Yesterday Australia confirmed that wages increased by 0.9% during the past quarter, meeting expert expectations but mainly higher than the RBA would like, and amounted to 4.2% yearly, exceeding 4.1% estimates. Therefore the pace of salary increases surpassing the current inflation rate of 4.1%.

It is vital for traders to analyse the AUDUSD as a signal asset, but equally important to also analyse as individual currencies. The US Dollar Index, which includes 6 currencies, has fallen 0.55% this week and trades at a 3-week low. The weakness in the Dollar is partially due to high-risk appetite and a lower demand for the safe haven asset.

The AUD on the other hand is witnessing mainly upward price movements depending on the currency pair. The Australian Dollar is increasing against the GBP, Euro, Yen, and the CHF but is declining against the NZD. So here we can see there are no major conflicts between the two individual currencies. However, investors will need to continue monitoring the US Dollar Index and price condition of the AUD against other major currencies.

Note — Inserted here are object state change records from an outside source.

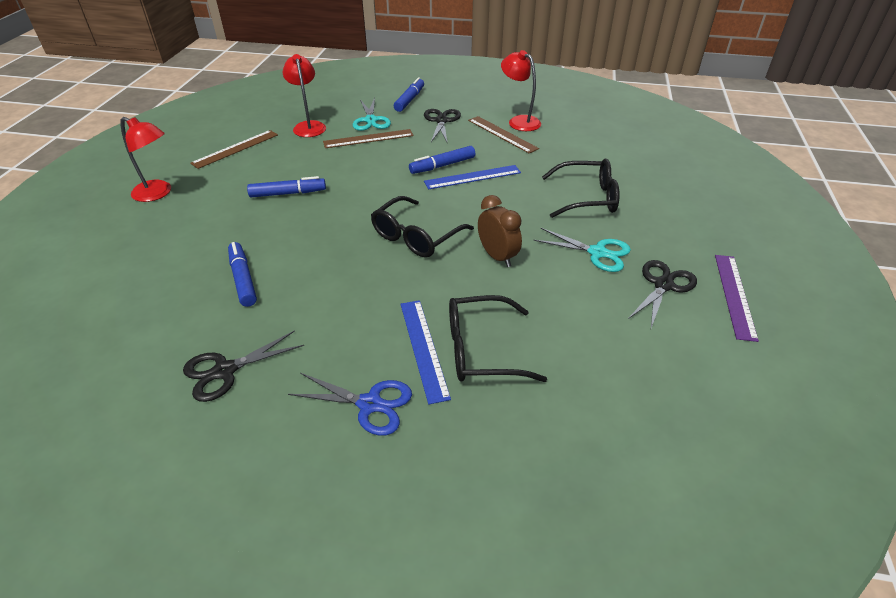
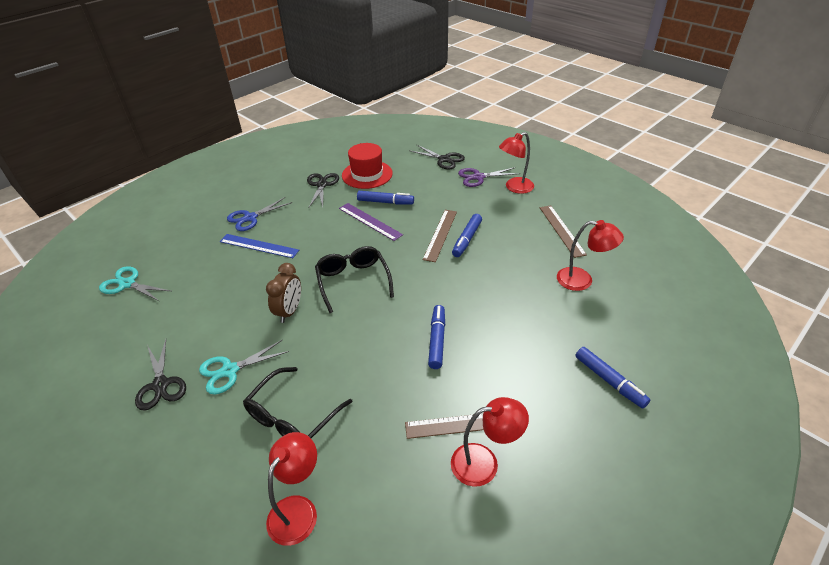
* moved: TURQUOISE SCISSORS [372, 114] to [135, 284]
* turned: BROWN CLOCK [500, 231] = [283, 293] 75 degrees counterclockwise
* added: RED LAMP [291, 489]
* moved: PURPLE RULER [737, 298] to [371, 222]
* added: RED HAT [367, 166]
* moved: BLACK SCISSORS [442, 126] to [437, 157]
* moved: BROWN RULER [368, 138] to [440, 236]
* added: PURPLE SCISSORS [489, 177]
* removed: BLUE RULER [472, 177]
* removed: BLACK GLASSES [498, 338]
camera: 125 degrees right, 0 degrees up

The AUDUSD is trading above the 75-Bar Exponential Moving Average and above the “Neutral” level on the RSI as well as the Bollinger Bands. These three factors indicate a further bullish trend as the asset is yet to be read “overbought” on most oscillators. In addition to this, the asset has managed to break above the resistance level and the previous high, meaning the continuation of the traditional wave pattern.

The only negative indication when evaluating technical analysis is the measurements of the previous 4 impulse waves. The average bullish wave size is 0.87% and the largest has been 0.92%. The current impulse wave reads 0.87%. Therefore, if the pattern is to continue the price may retrace soon, even if it is going to continue rising thereafter. However, this cannot be known for sure.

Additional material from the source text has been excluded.